--- WHAT IS REQUIRED ---
Return the portion of the data that starts with the line containing "Document page, 2001x1125 pixels." and ends with the line containing "title Gereksinim Analizi", both lines included, repeated verbatim.

--- PROVIDED INFORMATION ---
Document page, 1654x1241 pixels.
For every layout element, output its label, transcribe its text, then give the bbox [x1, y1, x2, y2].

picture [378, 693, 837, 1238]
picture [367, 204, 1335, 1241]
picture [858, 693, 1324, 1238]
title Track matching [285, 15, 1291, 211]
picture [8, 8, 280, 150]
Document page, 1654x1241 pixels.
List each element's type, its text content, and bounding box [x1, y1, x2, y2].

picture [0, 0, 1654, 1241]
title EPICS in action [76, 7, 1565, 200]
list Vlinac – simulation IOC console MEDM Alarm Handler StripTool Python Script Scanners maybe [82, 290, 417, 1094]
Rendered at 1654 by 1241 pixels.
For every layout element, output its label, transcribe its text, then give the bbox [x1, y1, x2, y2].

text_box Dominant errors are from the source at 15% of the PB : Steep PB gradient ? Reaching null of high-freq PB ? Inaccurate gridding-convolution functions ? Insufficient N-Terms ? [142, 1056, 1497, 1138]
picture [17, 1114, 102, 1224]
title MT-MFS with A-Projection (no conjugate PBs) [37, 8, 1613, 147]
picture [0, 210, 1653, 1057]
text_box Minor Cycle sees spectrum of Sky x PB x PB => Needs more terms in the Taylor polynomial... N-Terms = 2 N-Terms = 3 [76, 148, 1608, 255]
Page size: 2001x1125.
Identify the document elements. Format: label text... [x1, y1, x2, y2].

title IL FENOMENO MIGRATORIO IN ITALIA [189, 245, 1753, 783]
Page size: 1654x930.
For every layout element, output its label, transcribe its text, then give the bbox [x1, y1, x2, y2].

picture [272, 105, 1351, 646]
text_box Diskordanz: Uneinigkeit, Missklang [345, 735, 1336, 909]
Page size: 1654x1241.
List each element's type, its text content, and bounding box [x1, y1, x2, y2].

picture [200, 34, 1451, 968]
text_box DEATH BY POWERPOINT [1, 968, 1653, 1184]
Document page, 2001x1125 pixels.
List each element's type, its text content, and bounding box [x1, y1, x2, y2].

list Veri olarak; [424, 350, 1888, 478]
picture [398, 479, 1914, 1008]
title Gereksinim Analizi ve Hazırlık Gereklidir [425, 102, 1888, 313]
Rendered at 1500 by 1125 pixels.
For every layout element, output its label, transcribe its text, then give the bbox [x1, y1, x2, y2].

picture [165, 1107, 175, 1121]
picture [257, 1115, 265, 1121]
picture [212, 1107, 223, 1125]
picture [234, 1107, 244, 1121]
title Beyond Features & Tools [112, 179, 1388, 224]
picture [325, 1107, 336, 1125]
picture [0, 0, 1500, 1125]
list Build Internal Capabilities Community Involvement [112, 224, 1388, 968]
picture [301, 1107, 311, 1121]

--- RESPONSE BELOW ---
Document page, 2001x1125 pixels.
List each element's type, its text content, and bounding box [x1, y1, x2, y2].

list Veri olarak; [424, 350, 1888, 478]
picture [398, 479, 1914, 1008]
title Gereksinim Analizi ve Hazırlık Gereklidir [425, 102, 1888, 313]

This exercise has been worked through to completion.